We have an RMSE of about 0.62 and a \(R^2\) of roughly 0.68 on the test set.

Part E

Which predictors are most important in the model you have trained? Do either the biological or process predictors dominate the list?

I will select the variables with a varImp sore greater than or equal to 60 to be the “important” ones.
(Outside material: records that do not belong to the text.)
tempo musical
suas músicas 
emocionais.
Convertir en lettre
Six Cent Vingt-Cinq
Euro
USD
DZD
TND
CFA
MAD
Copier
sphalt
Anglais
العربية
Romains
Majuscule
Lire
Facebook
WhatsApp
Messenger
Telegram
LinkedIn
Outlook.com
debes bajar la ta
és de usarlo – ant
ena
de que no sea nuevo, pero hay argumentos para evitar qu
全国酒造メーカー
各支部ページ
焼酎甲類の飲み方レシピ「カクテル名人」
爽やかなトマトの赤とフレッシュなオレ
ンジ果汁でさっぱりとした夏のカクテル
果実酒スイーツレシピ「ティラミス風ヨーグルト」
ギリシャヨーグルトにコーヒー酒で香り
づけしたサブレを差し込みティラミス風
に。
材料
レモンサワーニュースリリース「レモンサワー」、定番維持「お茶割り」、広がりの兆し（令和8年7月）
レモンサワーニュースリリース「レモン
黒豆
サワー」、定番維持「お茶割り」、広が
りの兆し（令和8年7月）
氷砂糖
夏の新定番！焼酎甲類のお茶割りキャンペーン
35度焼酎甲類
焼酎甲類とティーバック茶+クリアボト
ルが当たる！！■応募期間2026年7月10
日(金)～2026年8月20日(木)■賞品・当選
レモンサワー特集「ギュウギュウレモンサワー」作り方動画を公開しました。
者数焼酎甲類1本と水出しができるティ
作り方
pls_importance <- varImp(pls_model)$importance %>%
  as.data.frame() %>%
  rownames_to_column("Variable") %>%
  filter(Overall >= 50) %>%
  arrange(desc(Overall)) %>%
  mutate(importance = row_number())

varImp(pls_model) %>%
  plot(., top = max(pls_importance$importance), main = "Important Variables")

pls_importance %>%
  mutate(Variable = gsub("[0-9]+", "", Variable)) %>%
  group_by(Variable) %>%
  tally() %>%
  arrange(desc(n)) %>%
  kable() %>%
  kable_styling()

Variable	n
ManufacturingProcess	9
BiologicalMaterial	3

There are only 12 variables and the process predictors dominate the list.

Part F

Explore the relationships between each of the top predictors and the response. How could this information be helpful in improving yield in future rounds of the manufacturing process?

important_vars <- df %>%
  select_at(vars(Yield, pls_importance$Variable))

important_vars_p <- cor.mtest(important_vars)$p

important_vars %>%
  cor() %>%
  corrplot(method = "color", type = "lower", order = "hclust",
           tl.cex = 0.8, tl.col = "black", tl.srt = 45,
           addCoef.col = "black", number.cex = 0.7,
           p.mat = important_vars_p,  sig.level = 0.05, diag = FALSE)
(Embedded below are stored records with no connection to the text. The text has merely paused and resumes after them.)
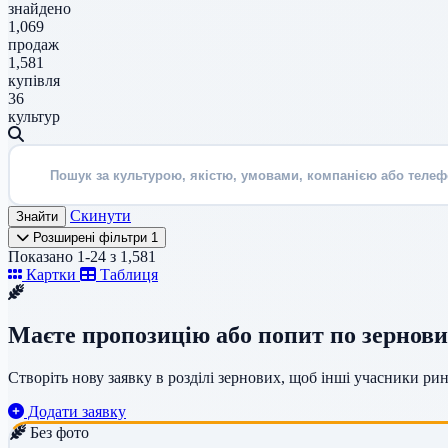
знайдено
1,069
продаж
1,581
купівля
36
культур
Скинути
Знайти
Розширені фільтри
1
Показано 1-24 з 1,581
Картки
Таблиця
Маєте пропозицію або попит по зернов
Створіть нову заявку в розділі зернових, щоб інші учасники р
Додати заявку
Без фото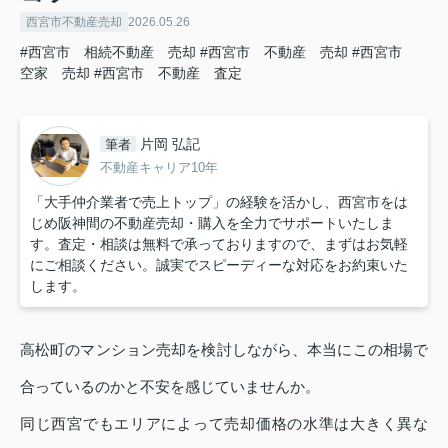
西宮市不動産売却
2026.05.26
#西宮市 相続不動産 売却
#西宮市 不動産 売却
#西宮市
空家 売却
#西宮市 不動産 査定
片岡 弘記
筆者
不動産キャリア10年
「大手仲介業者で売上トップ」の経験を活かし、西宮市をは
じめ阪神間の不動産売却・購入を全力でサポートいたしま
す。査定・相談は無料で承っておりますので、まずはお気軽
にご相談ください。誠実でスピーディーな対応をお約束いた
します。
高松町のマンション売却を検討しながら、本当にこの相場で
合っているのかと不安を感じていませんか。
同じ西宮でもエリアによって売却価格の水準は大きく異な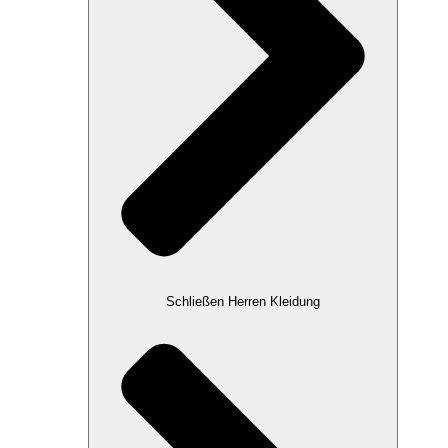
Schließen Herren Kleidung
All variables are positively correlated with the Yield. Manufacuring process 32 is the most important variable. It is positively correlated the biological variables. It is also negatively correlated with manufacturing process 13.

Further exploration of these relationships could improve the yield. This would be valuable information for these chemical manufacturers.